Ensuring Our History Doesn't Get Lost
Reposted from AFSCME Council 5
The rich history of working men and women who fought for the union rights we enjoy today too often goes untold. Labor history isn’t taught enough – if at all – in many schools, and we’re certainly not hearing about union gains for working people from some politicians and media sources.
That’s why AFSCME Council 5 is working hard to celebrate labor history.
At the annual Council 5 Convention, AFSCME members also took to the stage to portray famous labor leaders. Their moving performance featured music by Larry Long, Georgia Wettlin Larsen, Billy Steele and Local 3800’s Sharice McCain. You can view those performances on our new site, AFSCMEroots.
Members also volunteered at more than 130 shifts at the Minnesota State Fair, handing out postcards about labor leaders and informing the public about union gains. In 2017, you’ll find one of these postcards in every issue of Stepping Up.
“With labor history, we suffer from gross ignorance,” says Local 66 president Dennis Frazier. “We have an inaccurate vision of the past, and no sight of the future and present. We need to realize how much people struggled and worked, whether it’s Eugene Debs (who Frazier portrayed at the Convention) or the Memphis sanitation workers’ strike. You struggle, you sacrifice, and you stay with it.
“Nothing was ever given to us,” Frazier adds. “It wasn’t easy.”
Labor leaders were jailed repeatedly, suffered injuries and sometimes even gave their lives to win safe working conditions, eight-hour workdays, holidays and weekends off, and an end to child labor, just to name a few.
“We have to continue to fight to keep those things and to continue to grow,” says Sara Franck, the Local 2474 president who portrayed the feisty organizer Mother Jones. “The bosses would love to take that all away from us if they could. We have to be OK with taking risks, supporting what is right and having the courage to do so.”
Frazier, Franck and several other Council 5 members reflected on how the characters they portrayed on stage inspire them in daily life:
“I can’t quit. Every worker deserves dignity at work. Every worker deserves a job that treats people with respect, and every worker deserves fairness when they’re working. That’s what Jerry Wurf was about. That’s what I’m about, I hope, on my best day.”
“Bayard was a very strong person. To be able to step out and have everything thrown at you and continue to do the work is the epitome of not giving up. He really stood out and stood strong. No matter what hit him, he just continued.

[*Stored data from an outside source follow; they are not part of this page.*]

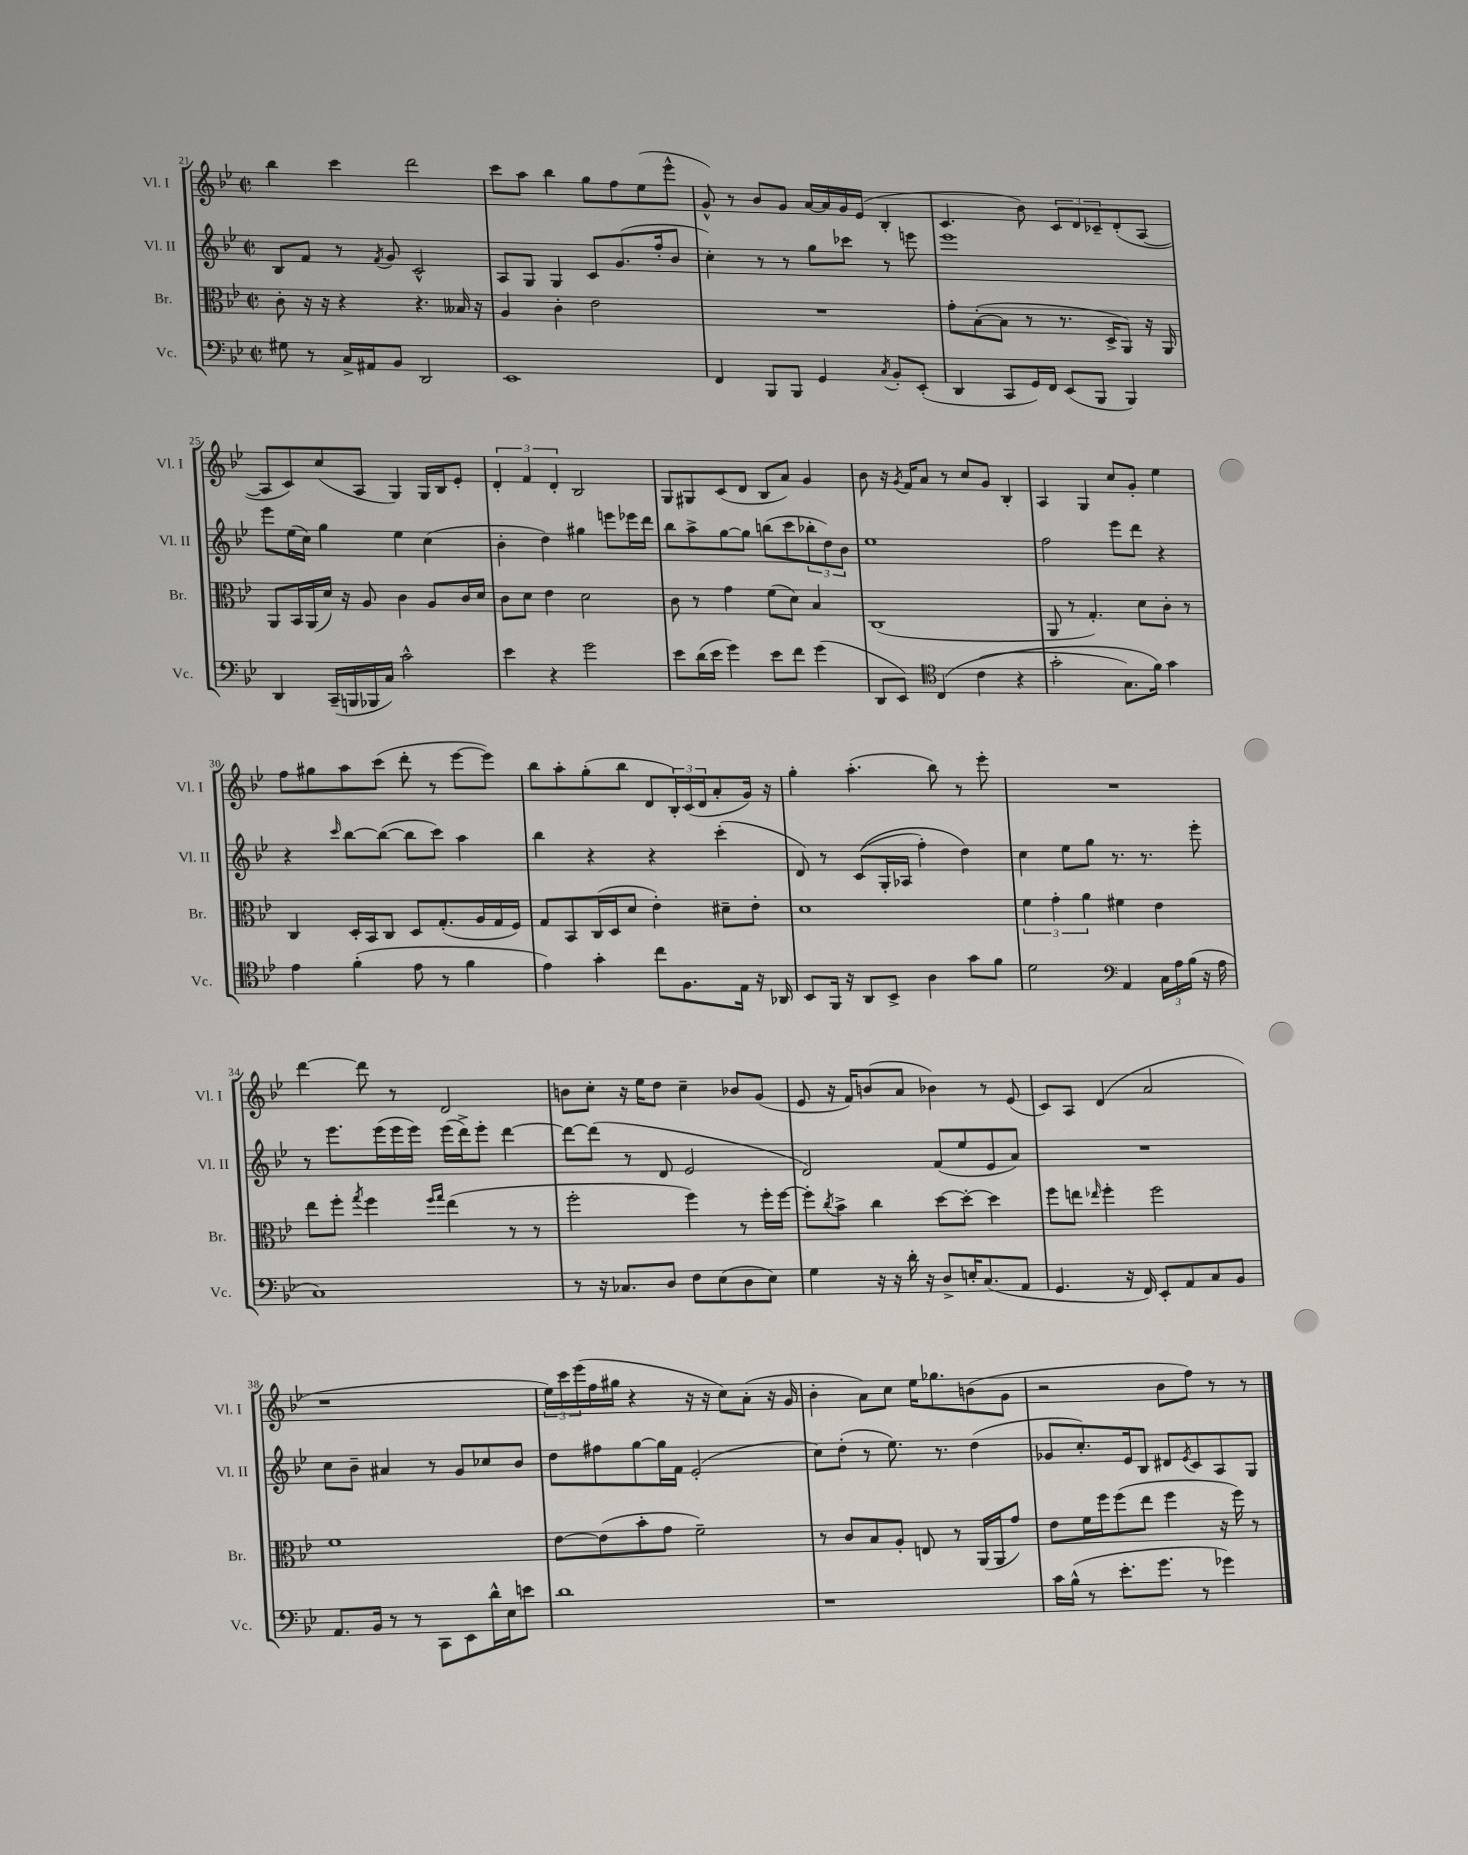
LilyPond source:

<<
\new StaffGroup <<
\new Staff = "s0" \with { instrumentName = "Vl. I" shortInstrumentName = "Vl. I" } {
    \clef treble \key bes \major \defaultTimeSignature \time 2/2
    bes''4 c'''4 d'''2 |
    c'''8 a''8 bes''4 g''8 f''8 ees''8( ees'''8-^ |
    g'8-^) r8 bes'8 g'8 a'16~ a'16 g'16 ees'16( bes4-. |
    c'4. bes'8) \tuplet 3/2 { c'8 d'8 ces'8-- } d'8-.( a8~ |
    a8 c'8) c''8( a8 g4) g16 bes16 ees'8-. |
    \tuplet 3/2 { d'4-. f'4 d'4-. } bes2 |
    g8 gis8 c'8( d'8 bes8 a'8) g'4 |
    bes'8 r16 \acciaccatura { g'8 } f'16 a'8 r8 c''8 g'8 bes4-. |
    a4 g4 c''8 g'8-. ees''4 |
    f''8 gis''8 a''8 c'''8( d'''8-. r8 ees'''8~ ees'''8) |
    bes''8 a''8-. g''8-.( bes''8 d'8 \tuplet 3/2 { bes16-.) c'16( d'16 } a'8-. g'16) r16 |
    g''4-. a''4.-.( bes''8) r8 ees'''8-. |
    R1 |
    d'''4~ d'''8 r8 d'2 |
    b'8 c''8-. r16 ees''16 d''8 c''4-- bes'8 g'8( |
    ees'8 r16 f'16) b'8( a'8 bes'4) r8 ees'8( |
    c'8) a8 d'4( a'2 |
    r1 |
    \tuplet 3/2 { ees''16) c'''16 ees'''16( } f''16 gis''16 r4 r16 r16 c''8) a'8-.( r16 g'16 |
    bes'4-. a'8) c''8 ees''16 ges''8. b'8( g'8 |
    r2 bes'8 f''8) r8 r8 \bar "|." |
}
\new Staff = "s1" \with { instrumentName = "Vl. II" shortInstrumentName = "Vl. II" } {
    \clef treble \key bes \major \defaultTimeSignature \time 2/2
    bes8 f'8 r8 \acciaccatura { f'8 } g'8 c'2-^ |
    a8 g8 g4 c'8 g'8.( f''16-. bes'8 |
    c''4-.) r8 r8 g''8 ces'''8 r8 e'''8 |
    ees'''1 |
    ees'''8 ees''16( c''16) g''4 ees''4 c''4( |
    bes'4-. d''4) gis''4 e'''8 ees'''16 d'''16 |
    bes''8 a''8-> g''8~ g''8 b''8( c'''8 \tuplet 3/2 { bes''8-. d''8) bes'8 } |
    ees''1 |
    f''2 ees'''8 d'''8 r4 |
    r4 \grace { c'''16 } bes''8~ bes''8~( bes''8 c'''8) a''4 |
    bes''4 r4 r4 c'''4-.( |
    d'8) r8 c'8(\( g16-. aes16 f''4-.) d''4\) |
    c''4 ees''8 g''8 r8. r8. ees'''8-. |
    r8 ees'''8. ees'''16( ees'''16 ees'''16) ees'''16( d'''16->) ees'''8-. d'''4~ |
    d'''8~ d'''8( r8 d'8 ees'2 |
    d'2) f'8( ees''8 ees'8 a'8) |
    R1 |
    c''8 bes'8-- ais'4 r8 g'8 ces''8 bes'8 |
    d''8 fis''8 g''8~ g''16 f'16 ees'2-.( |
    c''8) d''8-.( r8 ees''8.) r8. d''4( |
    ges'8 c''8.-.) ees'16 bes8 dis'8 \acciaccatura { ees'8 } c'8 a8 g8 \bar "|." |
}
\new Staff = "s2" \with { instrumentName = "Br." shortInstrumentName = "Br." } {
    \clef alto \key bes \major \defaultTimeSignature \time 2/2
    c'8-. r16 r16 r4 r4. beses16 r16 |
    a4 c'4-. ees'2 |
    R1 |
    g'8-. bes8~-.( bes8 r8 r8. d16-> a,8) r16 a,16 |
    a,8 bes,16 a,16( d'16) r16 a8 c'4 a8 c'16 d'16 |
    c'8 d'8 ees'4 d'2 |
    c'8 r8 g'4 f'8( d'8) bes4 |
    c1( |
    a,8 r8 g4.-.) d'8 c'8-. r8 |
    c4 d16-. bes,16 c8 d8 g8.-.( a16 g16 f16) |
    g8 bes,8 c16( d16 d'8 ees'4-.) dis'8-- ees'8-. |
    d'1 |
    \tuplet 3/2 { f'4 g'4-. a'4 } fis'4 ees'4 |
    ees''8 f''8-. \acciaccatura { g''8 } f''4 \grace { f''16 g''16 } ees''4( r8 r8 |
    f''2-. f''4) r8 f''16-. f''16~ |
    f''8-. \acciaccatura { c''8 } bes'8-> c''4 d''8~ d''8~-. d''4 |
    f''8 e''8 \grace { ees''16 } f''4-. f''2 |
    f'1 |
    ees'8~ ees'8( bes'8-. g'8 f'2--) |
    r8 c'8 bes8 a8-. e8 r8 a,16( a,16 g'8) |
    ees'8 f'16 f''16 f''8( ees''8 f''4 r16 f''16) r8 \bar "|." |
}
\new Staff = "s3" \with { instrumentName = "Vc." shortInstrumentName = "Vc." } {
    \clef bass \key bes \major \defaultTimeSignature \time 2/2
    gis8 r8 c16-> ais,16 bes,8 d,2 |
    ees,1 |
    f,4 bes,,8 bes,,8 g,4 \acciaccatura { c8 } bes,8-. ees,8-.( |
    d,4 c,8 g,16) f,16 ees,8( bes,,8 bes,,4) |
    d,4 c,16--( b,,16 bes,,16 c16) c'2-^ |
    ees'4 r4 g'2 |
    ees'8 d'16( ees'16 g'4) ees'8 f'8 g'4( |
    d,8 ees,8) \clef tenor c4\( c'4( r4 |
    g'2-. g8.) f'16\) g'4 |
    ees'4 f'4-.( ees'8 r8 f'4 |
    ees'4) g'4-. c''8 f8. ees16 r16 aes,16 |
    bes,8 f,16 r16 a,8 bes,8-> a4 g'8 f'8 |
    d'2 \clef bass a,4 \tuplet 3/2 { c16 a16 bes16( } r16 a16 |
    c1) |
    r8 r16 ces8. d8 f8 ees8( d8 ees8) |
    g4 r16 r16 d'16-. r16 d8-> e16-. c8.( a,8 |
    g,4. r16 f,16) ees,8-. a,8 c8 bes,8 |
    a,8. bes,16 r8 r8 c,8 ees,8 d'16-^ ees16 e'8 |
    d'1 |
    r1 |
    c'16 bes16-^( r8 ees'8.-. g'8. r8 ges'4) \bar "|." |
}
>>
>>
\layout { \context { \Score currentBarNumber = #21 } }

That unselfishness in how he was affecting other people and really trying to get them to be treated humanely, it’s really inspiring.
I hope people come away with his approach: No matter what they’re going through or who they are, they can step out and be strong and put others before themselves.”
“My role as Mother Jones inspired me to never quit and to never give up on the oppressed, the hungry, the children, our members and their families, on fighting for what is right, because she never did either.
I could only hope that I could continue her legacy by being a fighter, by being that aggressive, deliberate, caring person. The care in her heart that she had for the oppressed folks, I could only hope that I could have some piece of that compassion.
We can’t give up – otherwise we lose.”
“I enjoyed reading as Pauline Newman because Pauline started as a child in the garment business and worked to organize other garment workers to get safer workplaces. She fought very hard for workers’ rights, particularly women’s rights.
She never quit on doing that work, so that’s what I want to strive to do, to never, ever quit on doing the right thing for workers, especially women. We’re still struggling, we still don’t have pay equity.
We need to get more women on the international Executive Board, more women in Congress. We haven’t come far enough.
The labor movement as a whole has kind of slid backward, but I feel that AFSCME, particularly Council 5, is moving in the right direction. I hope celebrating our history will encourage even more members to become active and stand up for our collective rights.”
“The characteristics about Eugene Debs that I love are his determination to make life better for all working people and families. I’m committed to the children and families I serve and my union brothers and sisters because it’s about human rights, dignity and respect for all. Children and families struggle to have a voice, and they struggle every day and get a raw deal. It’s the same with so many workers. What’s good for workers is good for families and children.
He believed that organizing and mobilizing members and workers was the answer. He saw the evils of exploitation and greed through our system of capitalism and how we need to prevent that by caring about others. The thing I come away with that we need to do today is organize and mobilize. The answer isn’t solely in politics, but politics are a necessary evil.
It’s like anything else in life, whether it’s how we grow our food or how we live, we become weaker when we stray from our roots. We need strong, vibrant voices in the workplace, to organize around dignity, and respect all facets of life.”
“After reading her story, it really resonated with me that we had a lot in common.
She was an African-American woman who struggled with hardship and survived, and realized she deserved more and wanted more, and wanted people around her to have more. That’s always been a passion of mine: I wanted to be part of something bigger than myself.
Raised in the inner city, there was a lack of resources and a lack of jobs. I just have always wanted to ensure the next generation after me would have more and better, and I would be able to feed my family, and that my fellow union members as well as my clients would be able to feed their families and have equality and jobs, so we can all have a better quality of life.”